NHS finances deteriorating quickly, HFMA survey finds

2 Dec 14

NHS finance directors have warned that both commissioners and providers in the health service face a worsening financial position in 2014/15 compared to 12 months ago.

In its latest NHS Financial Temperature Check report, the Healthcare Financial Management Association said that 39% of commissioner FDs and 74% of those working in trusts were forecasting a worsening year-on-year financial position.

In addition, 38% of the 191 finance directors polled said their financial position was likely to be worse at the end of 2014/15 than had originally been forecast.

The research, which was conducted before Chancellor George Osborne announced plans for an extra £2bn for the NHS in 2015/16, showed the NHS currently faced severe financial hardship, HFMA policy director Paul Briddock said.

‘While we welcome the recent announcement of additional funding for 2015/16, there is no quick fix,’ he added.

‘It is clear that there has been a rapid deterioration in the financial position of the NHS during this financial year and financial pressure is being felt across the whole NHS system, but particularly in acute trusts.’

Speaking to Public Finance prior to the chancellor’s announcement, HFMA president Andy Hardy said that, without additional cash, the NHS as a whole – across both commissioners and providers – would be in deficit in 2015/16.

Hardy, who is also the chief executive at the University Hospitals Coventry and Warwickshire NHS Trust, said it was ‘generally accepted that the NHS is facing severe financial pressures’.

‘If we look at the number of organisations who recorded a deficit in 2013/14 compared to 2012/13 there was an increase on the provider side.

‘We saw the surplus balance for commissioners come down quite markedly – it still remained enough to cover the deficit from acute, but we saw a big drawdown of about £400m from their previous year’s surplus to help them.

‘If we look into this current year, 2014/15, we’ve got more acute units forecasting a deficit – both across foundation trusts and NHS trusts. So we are definitely going to have a provider side net deficit, and we are seeing reduced forecast surpluses again on the commissioner side, having drawn down some of their brought-forward surpluses and savings.’

Based on projections before the announcement of further funding, this could lead to a total deficit in the NHS the following year, he said.

‘I think we’re starting to realise that, if we don’t see some additional funding coming into the NHS or without some kind of radical reconfiguration immediately after the election, then we’re facing the potential for the first net deficit across the NHS in a number of years when we get into 2015/16.’

In a bid to improve financial sustainability, HFMA called for improvements to national workforce planning and training, as well as quicker progress on large transformation schemes highlighted in NHS England’s Five-Year Forward View.

§ **STORED DATA**:
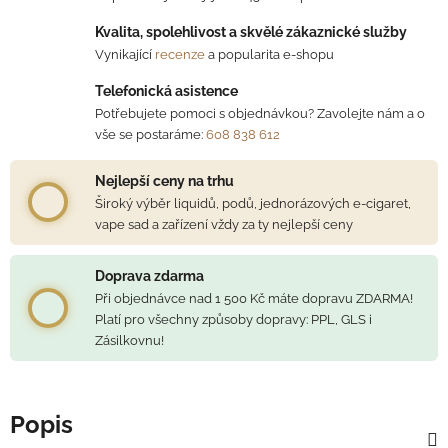
Kvalita, spolehlivost a skvělé zákaznické služby
Vynikající
recenze
a popularita e-shopu
Telefonická asistence
Potřebujete pomoci s objednávkou? Zavolejte nám a o
vše se postaráme:
608 838 612
Nejlepší ceny na trhu
Široký výběr liquidů, podů, jednorázových e-cigaret,
vape sad a zařízení vždy za ty nejlepší ceny
Doprava zdarma
Při objednávce nad 1 500 Kč máte dopravu ZDARMA!
Platí pro všechny způsoby dopravy: PPL, GLS i
Zásilkovnu!
Popis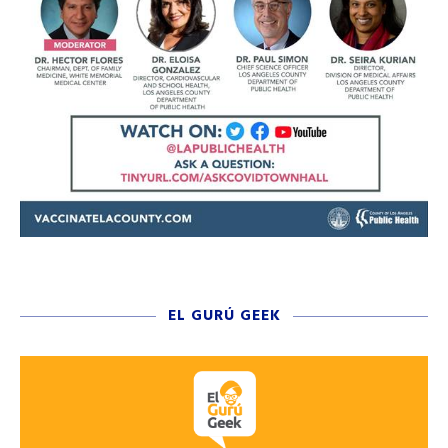
EL GURÚ GEEK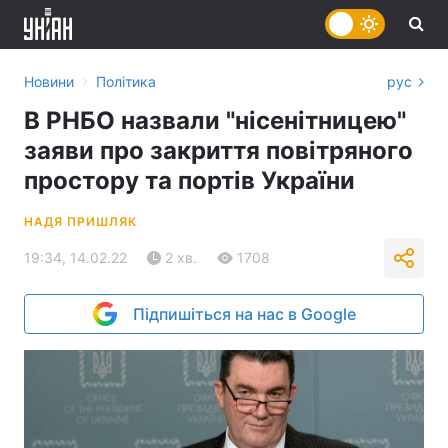
›
Новини
Політика
рус
В РНБО назвали "нісенітницею"
заяви про закриття повітряного
простору та портів України
НАДЯ ПРИШЛЯК
19:34, 14.02.22
2 хв.
1708
Підпишіться на нас в Google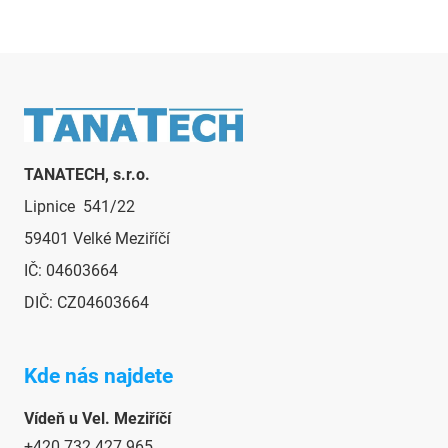
r
v
k
y
v
Zápatí
ý
p
i
TANATECH, s.r.o.
s
u
Lipnice 541/22
59401 Velké Meziříčí
IČ: 04603664
DIČ: CZ04603664
Kde nás najdete
Vídeň u Vel. Meziříčí
+420 732 427 965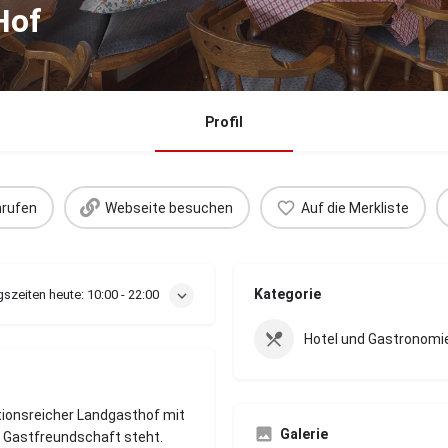
Hof
Profil
rufen
Webseite besuchen
Auf die Merkliste
Kategorie
szeiten heute:
10:00 - 22:00
Hotel und Gastronomi
itionsreicher Landgasthof mit
Galerie
er Gastfreundschaft steht.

§ **WHAT TO WORK ON**:
Copy the stretch of the NHS finances article from "NHS finance directors" through "Paul Briddock said.".

§ **TASK ANSWER**:
NHS finance directors have warned that both commissioners and providers in the health service face a worsening financial position in 2014/15 compared to 12 months ago.

In its latest NHS Financial Temperature Check report, the Healthcare Financial Management Association said that 39% of commissioner FDs and 74% of those working in trusts were forecasting a worsening year-on-year financial position.

In addition, 38% of the 191 finance directors polled said their financial position was likely to be worse at the end of 2014/15 than had originally been forecast.

The research, which was conducted before Chancellor George Osborne announced plans for an extra £2bn for the NHS in 2015/16, showed the NHS currently faced severe financial hardship, HFMA policy director Paul Briddock said.